BRIEF A ->
Decide whether each statement agrees with the Landfall review: (i) Landfall is Bradley's seventh novel; (ii) Deep Water was published in 2020; (iii) Landfall is set in Melbourne in the 2050s. Answer yes or no for each, and quote the words of the review that decide it.
BRIEF B ->
Echo a passage of the Landfall review word for word, beginning at the words "James Bradley’s thrilling, unsettling" and stopping after the words "human-induced climate catastrophe.".
BRIEF C ->
Carry on the Landfall review from its last sentence.

SELECTED EXTRACT ->

————————

James Bradley’s thrilling, unsettling crime novel is set in a flooded Sydney in 2050
James Bradley is a brilliant writer of fiction, nonfiction and poetry. His recent book Deep Water (2024) is an elegiac essay in response to the wonders of the planet’s oceans. It celebrates undersea mysteries and the marvels of the surface, denounces the slavery and oppression connected with trade routes, and extols the sensuality of swimming and surfing.
Deep Water increased Bradley’s international reputation, but it was also an important milestone in a writing life dedicated to awakening readers to the harmony of the natural world and the need to act urgently to prevent human-induced climate catastrophe.
Landfall, Bradley’s seventh novel, continues his engagement with the environment. Coming on the heels of Clade (2015) and Ghost Species (2020) – both novels set in a precarious future – it again takes up the subject of a warming world.
Review: Landfall – James Bradley (Penguin)
Landfall is a haunting and propulsive crime novel set in 2050s Sydney. Through its compelling narrative, Bradley weighs the value of a human life on an ecologically ravaged planet.

————————

RECORDED DATA ->
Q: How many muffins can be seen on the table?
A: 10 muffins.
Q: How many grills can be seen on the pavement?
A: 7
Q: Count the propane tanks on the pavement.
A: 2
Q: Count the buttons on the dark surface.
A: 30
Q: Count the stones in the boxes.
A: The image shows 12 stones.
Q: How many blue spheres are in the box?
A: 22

————————

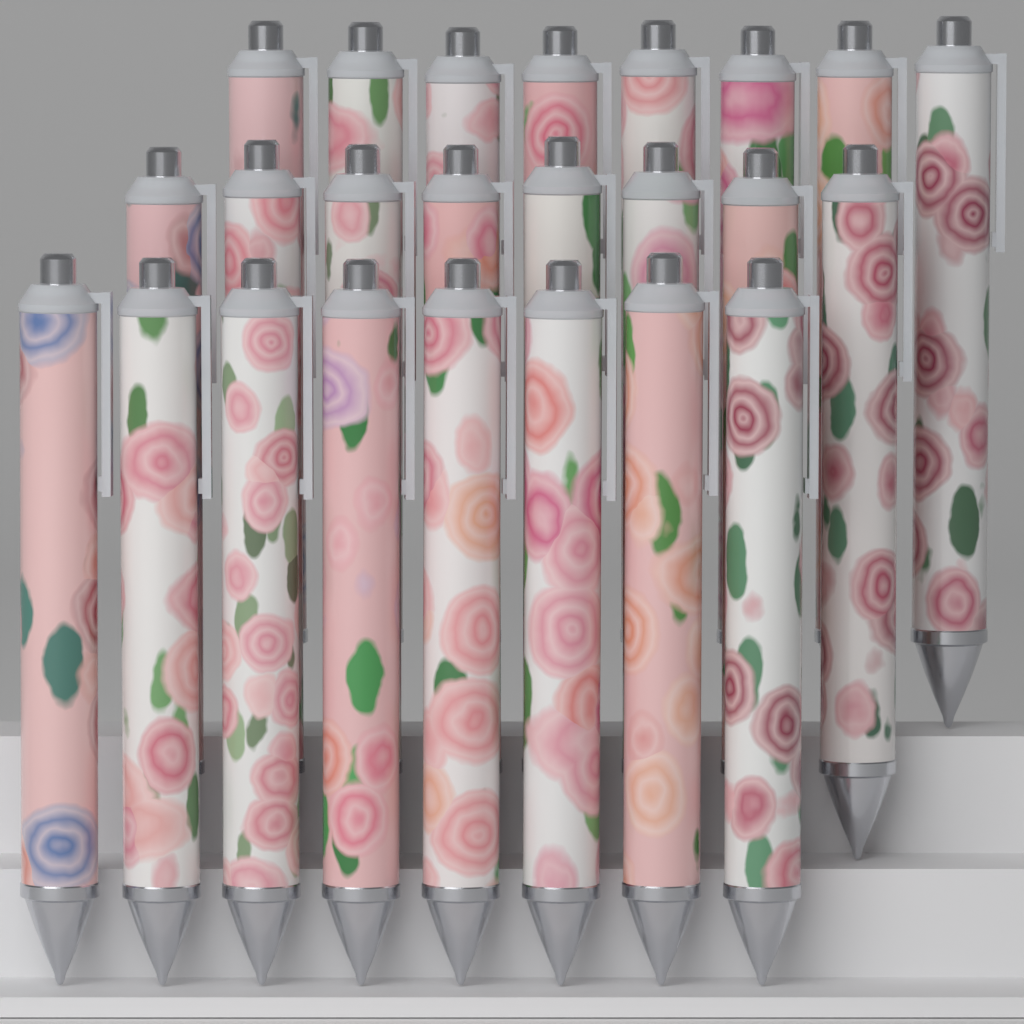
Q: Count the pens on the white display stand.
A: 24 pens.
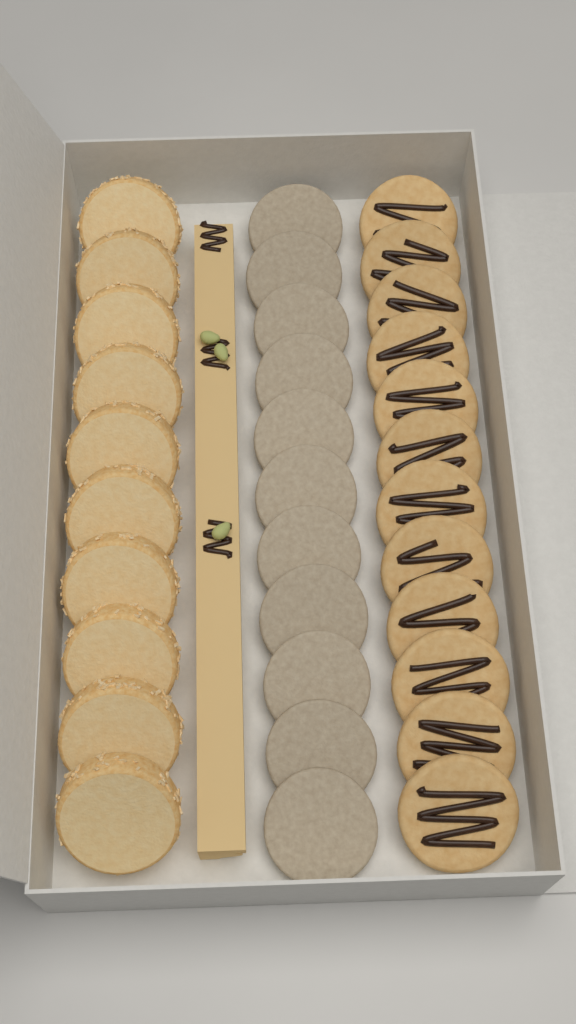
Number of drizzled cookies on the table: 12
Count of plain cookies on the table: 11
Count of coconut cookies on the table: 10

————————

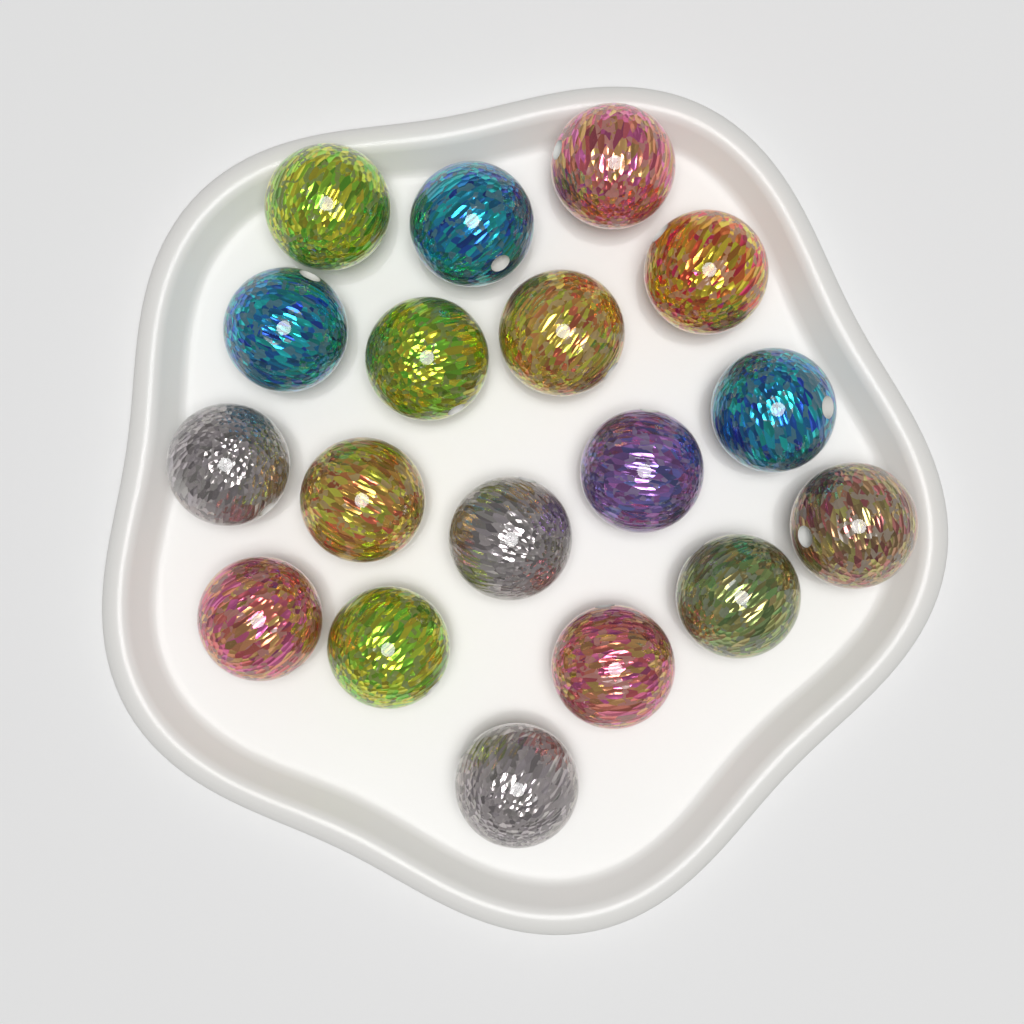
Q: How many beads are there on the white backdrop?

————————

TASK OUTPUT A ->
(i) Yes: "Landfall, Bradley’s seventh novel"
(ii) No: "Deep Water (2024)"
(iii) No: "set in 2050s Sydney"

TASK OUTPUT B ->
James Bradley’s thrilling, unsettling crime novel is set in a flooded Sydney in 2050
James Bradley is a brilliant writer of fiction, nonfiction and poetry. His recent book Deep Water (2024) is an elegiac essay in response to the wonders of the planet’s oceans. It celebrates undersea mysteries and the marvels of the surface, denounces the slavery and oppression connected with trade routes, and extols the sensuality of swimming and surfing.
Deep Water increased Bradley’s international reputation, but it was also an important milestone in a writing life dedicated to awakening readers to the harmony of the natural world and the need to act urgently to prevent human-induced climate catastrophe.

TASK OUTPUT C ->
The novel’s future world is one of extreme weather events and soaring daily temperatures. Parts of the metropolis are permanently underwater due to the Big Melt, a glacier event 20 years earlier that has caused sea level rise across the globe. The air is suffocatingly humid. Everyone carries water and is constantly thirsty. Waves lap at asphalt roads, parks are crowded with tents and people queue daily to fill water containers from plastic tanks. Children are sullen or silent; barking dogs harass. The homeless flock to food vans near Central Station.
In certain parts of the city, the urban environment is nothing more than “roofless buildings choked with garbage, dead trees, the rusting shells of abandoned cars and trucks”. Apartment blocks and houses need repair. Sandbags shore up bridges and makeshift........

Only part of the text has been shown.